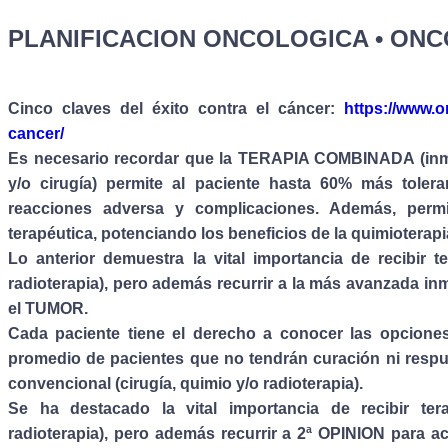
PLANIFICACION ONCOLOGICA • ONC
Cinco claves del éxito contra el cáncer:
https://www.o
cancer/
Es necesario recordar que la TERAPIA COMBINADA (inmun
y/o cirugía) permite al paciente hasta 60% más toler
reacciones adversa y complicaciones. Además, perm
terapéutica, potenciando los beneficios de la quimioterapi
Lo anterior demuestra la vital importancia de recibir t
radioterapia), pero además recurrir a la más avanzada in
el TUMOR.
Cada paciente tiene el derecho a conocer las opciones
promedio de pacientes que no tendrán curación ni respue
convencional (cirugía, quimio y/o radioterapia).
Se ha destacado la vital importancia de recibir tera
radioterapia), pero además recurrir a 2ª OPINION para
━━━━━━━━━━
Your instructions:
Search the entries for the string "recurrir" and copy each line where it occurs.

Written answer:
radioterapia), pero además recurrir a la más avanzada in
radioterapia), pero además recurrir a 2ª OPINION para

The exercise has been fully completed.